» Task
Reproduce each of the following entries, substituting "readings" for "values" and leaving everything else unchanged.

» Records for the task
※

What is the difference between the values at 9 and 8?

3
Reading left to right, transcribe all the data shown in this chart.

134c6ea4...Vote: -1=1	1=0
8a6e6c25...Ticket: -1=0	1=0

※

» Exercise response
What is the difference between the readings at 9 and 8?

3
Reading left to right, transcribe all the data shown in this chart.

134c6ea4...Vote: -1=1	1=0
8a6e6c25...Ticket: -1=0	1=0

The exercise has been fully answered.